▸ Instructions:
a. Write out the part of the passage about how people respond to expert instructions, starting at "The thing is" and ending at "their children, etc.)".
b. Answer these about the passage on how people respond to expert instructions:
(i) Which region did the earthquake a couple summers ago strike?
(ii) Which system is described as having a lot of incidents and not providing enough information?
(iii) Where did the subway train failures happen a few weeks ago?
c. Proceed with the passage about how people respond to expert instructions, picking up right after its last sentence.

The thing is people do what they want, regardless of what they are told to do by experts.  (This was a problem with the earthquake a couple summers ago that struck the DC region.  People were told--if their workplace safety officers had the right training--to stay in place, stay inside.  Many people did not, went outside, left for home, left work to check on their children, etc.)

And experts, often, keep people out of the loop in terms of information, so people often do their own thing, right or wrong, regardless of what they are told because there is little trust.  (This is a big problem with WMATA, which has a lot of incidents--people committing suicide etc.--and doesn't provide enough information for people to divert off the system quickly enough.)

They also react the way they do because they panic and act out of a sense of trying to create control, even if the choices they make are ill-considered and/or "wrong."

I think that's partly what happened with regard to the debacle of some subway train failures in Anacostia a few weeks ago.  See "Metro: Miscommunication complicated Green Line chaos last month" from the Post.

▸ Records shown:
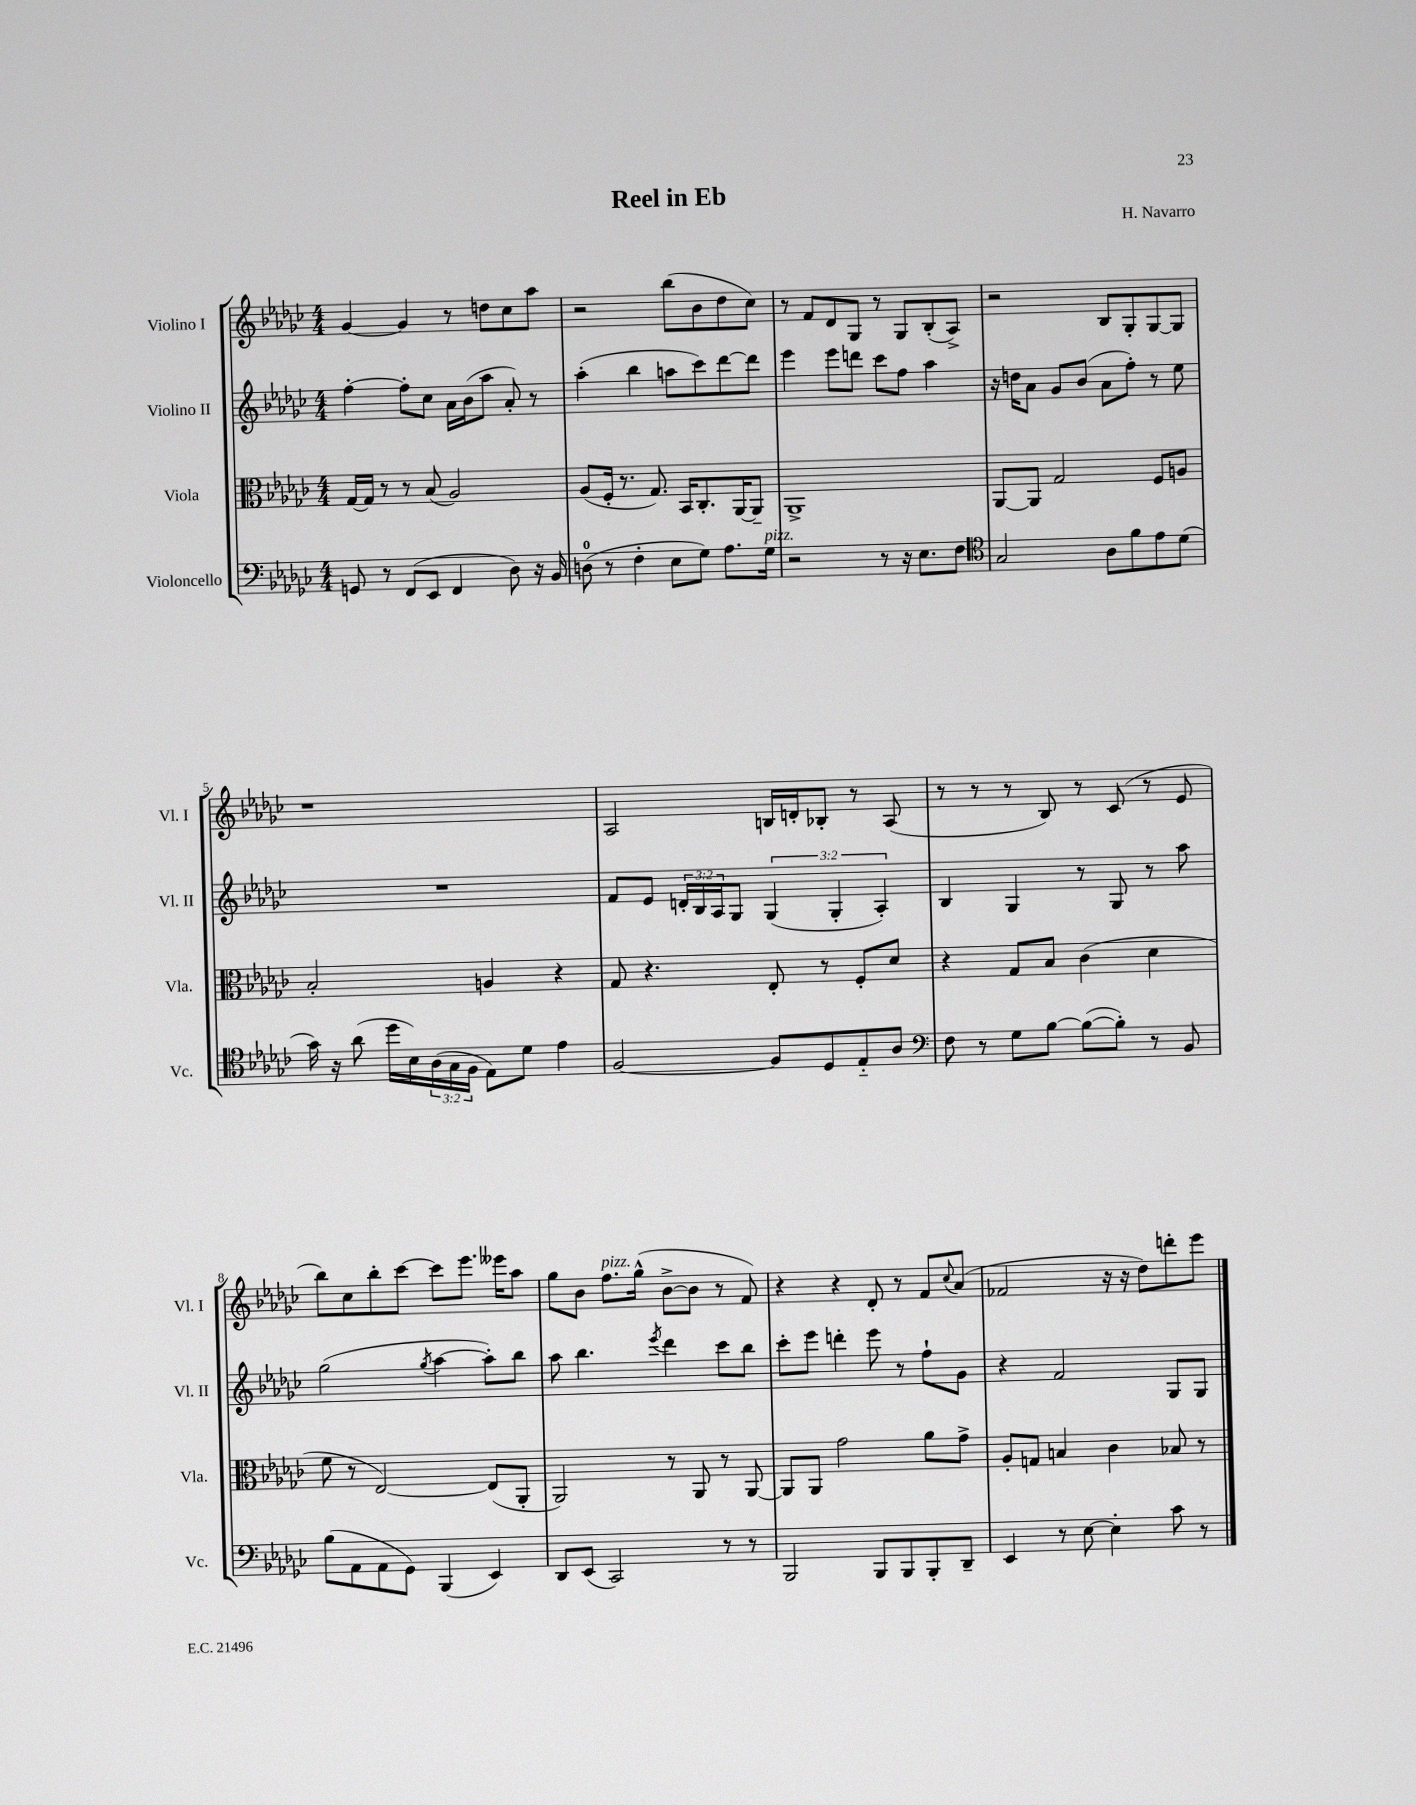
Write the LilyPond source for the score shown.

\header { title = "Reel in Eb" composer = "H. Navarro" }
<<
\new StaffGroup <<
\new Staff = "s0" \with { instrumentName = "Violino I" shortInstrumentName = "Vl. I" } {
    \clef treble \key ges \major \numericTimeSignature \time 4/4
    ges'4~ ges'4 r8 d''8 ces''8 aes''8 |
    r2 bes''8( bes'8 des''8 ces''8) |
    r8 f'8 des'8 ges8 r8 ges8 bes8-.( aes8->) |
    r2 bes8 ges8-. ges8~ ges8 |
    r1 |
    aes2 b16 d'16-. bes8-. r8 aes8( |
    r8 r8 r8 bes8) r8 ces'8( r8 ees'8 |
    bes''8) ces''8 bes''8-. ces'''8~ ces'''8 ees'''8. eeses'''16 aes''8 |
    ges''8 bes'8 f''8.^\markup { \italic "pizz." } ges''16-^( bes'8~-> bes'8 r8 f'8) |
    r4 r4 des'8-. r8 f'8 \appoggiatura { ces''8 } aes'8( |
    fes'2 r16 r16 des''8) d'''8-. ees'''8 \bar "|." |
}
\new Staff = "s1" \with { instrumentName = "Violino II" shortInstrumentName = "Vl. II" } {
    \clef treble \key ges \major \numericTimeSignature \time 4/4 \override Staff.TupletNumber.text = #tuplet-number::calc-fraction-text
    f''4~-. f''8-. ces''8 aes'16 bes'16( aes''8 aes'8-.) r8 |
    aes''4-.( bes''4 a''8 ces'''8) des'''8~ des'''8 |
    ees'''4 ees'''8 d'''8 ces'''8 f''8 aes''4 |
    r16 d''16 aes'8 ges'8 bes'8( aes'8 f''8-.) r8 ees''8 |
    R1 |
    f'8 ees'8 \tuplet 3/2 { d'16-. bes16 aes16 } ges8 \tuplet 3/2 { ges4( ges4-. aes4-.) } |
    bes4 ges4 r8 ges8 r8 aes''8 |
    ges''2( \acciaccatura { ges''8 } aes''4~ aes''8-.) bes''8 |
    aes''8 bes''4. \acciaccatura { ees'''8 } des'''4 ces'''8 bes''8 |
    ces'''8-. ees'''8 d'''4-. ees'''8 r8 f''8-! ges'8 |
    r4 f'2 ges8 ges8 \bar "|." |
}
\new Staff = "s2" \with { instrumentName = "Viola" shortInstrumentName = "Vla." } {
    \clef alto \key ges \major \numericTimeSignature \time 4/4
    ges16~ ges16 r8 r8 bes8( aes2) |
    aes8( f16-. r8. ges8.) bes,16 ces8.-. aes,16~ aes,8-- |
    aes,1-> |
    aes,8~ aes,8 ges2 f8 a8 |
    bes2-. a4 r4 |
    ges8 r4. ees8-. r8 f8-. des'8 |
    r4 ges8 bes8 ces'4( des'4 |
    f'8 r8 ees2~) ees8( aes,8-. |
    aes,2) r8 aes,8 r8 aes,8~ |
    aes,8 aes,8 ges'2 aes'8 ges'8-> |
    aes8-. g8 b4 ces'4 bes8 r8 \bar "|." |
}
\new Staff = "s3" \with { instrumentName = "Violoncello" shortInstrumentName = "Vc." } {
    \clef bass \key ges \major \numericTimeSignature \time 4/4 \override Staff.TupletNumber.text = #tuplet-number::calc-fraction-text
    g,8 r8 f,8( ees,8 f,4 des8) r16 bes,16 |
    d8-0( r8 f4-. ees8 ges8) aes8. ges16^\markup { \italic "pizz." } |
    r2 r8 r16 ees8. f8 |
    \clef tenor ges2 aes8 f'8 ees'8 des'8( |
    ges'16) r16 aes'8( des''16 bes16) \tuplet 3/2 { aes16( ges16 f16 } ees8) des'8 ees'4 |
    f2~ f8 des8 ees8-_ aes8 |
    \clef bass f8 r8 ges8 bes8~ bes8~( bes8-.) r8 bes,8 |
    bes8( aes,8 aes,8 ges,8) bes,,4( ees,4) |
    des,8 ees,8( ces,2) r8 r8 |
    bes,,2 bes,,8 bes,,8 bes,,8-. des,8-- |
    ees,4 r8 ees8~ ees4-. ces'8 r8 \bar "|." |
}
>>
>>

▸ Expected answers:
a.
The thing is people do what they want, regardless of what they are told to do by experts.  (This was a problem with the earthquake a couple summers ago that struck the DC region.  People were told--if their workplace safety officers had the right training--to stay in place, stay inside.  Many people did not, went outside, left for home, left work to check on their children, etc.)

b.
(i) The DC region.
(ii) WMATA.
(iii) Anacostia.

c.
First, clearly WMATA doesn't have its incident and emergency management protocols and responses down, and the Metro Transit Police need to up their game and training in this regard especially, since it was a (well-meaning but mistaken) MTP officer who triggered the system shutdown and then didn't handle proper reporting of the action, which slowed down the broader agency's emergency response.

Left: photo of people evacuating the subway near College Park, after an incident last year.  (Washington Post photo.)

Second, passengers did their own thing--getting out of the cars and evacuating on their own--this prevented WMATA from turning the electric power back on and delaying for more than one hour the restart of the system in that area, because WMATA had no idea whether everyone was off the tracks.

(Something similar also happened last summer in another incident on the Green Line in Prince George's County, see "Rebellion on the Green Line: Passengers flee stalled Metro train" and "Metro to revise evacuation procedures and extreme weather guidelines" from the Post.)

In emergencies, plan for chaos, not order.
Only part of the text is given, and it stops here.